One item to note are some differences between a 401(k) and an IRA on how to avoid the 10% penalty (but you will still be subject to taxation). If you are 55 years old and are separated from service (retired) then you can withdraw from your 401(k) without being subject to the 10% penalty. An IRA does NOT have that feature. However, if you take distributions from an IRA to pay for medical premiums while unemployed or to pay for qualified higher education expenses then those distributions are not subject to the 10% penalty. A 401(k) does NOT have that feature. So there are different nuances to each type of account that could pertain to a client’s financial situation.
Hope this helps!
Mindy, just in case you do not need the money to survive until you get another job, you should roll YOUR money into YOUR OWN IRA, and NOT leave it in the Lowes 401K plan.Wells Fargo Advisors, 401K div. call this number1-336-658-3535. The process is to call the custodian, ask for a Direct Rollover Authorization form.
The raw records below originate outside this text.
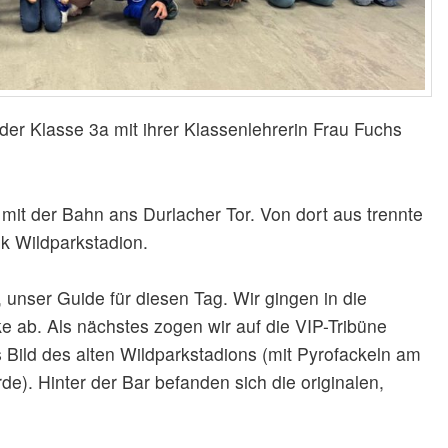
 der Klasse 3a mit ihrer Klassenlehrerin Frau Fuchs
 mit der Bahn ans Durlacher Tor. Von dort aus trennte
 Wildparkstadion.
nser Guide für diesen Tag. Wir gingen in die
e ab. Als nächstes zogen wir auf die VIP-Tribüne
 Bild des alten Wildparkstadions (mit Pyrofackeln am
de). Hinter der Bar befanden sich die originalen,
Once you get this form, fill it out. Look me up in the Utah area and I'd be glad to help you fill it out. You will need the account number to the account that will be receiving the funds, even though it is possible they will send you a cashier's check. The check will be made payable to your IRA FBO and YOUR NAME. You have to deposit this check into an IRA within 60 days or you will be sent a 1099 demanding taxes and a 10% penalty, if you are under 59 and a half years old, be paid on the entire amount. The Lowes 401K plans' custodian is Wells Fargo Advisors, 401K div. call this number1-336-658-3535, tell them your employer and employer id or social security number, then ask for a Direct Rollover Authorization Form.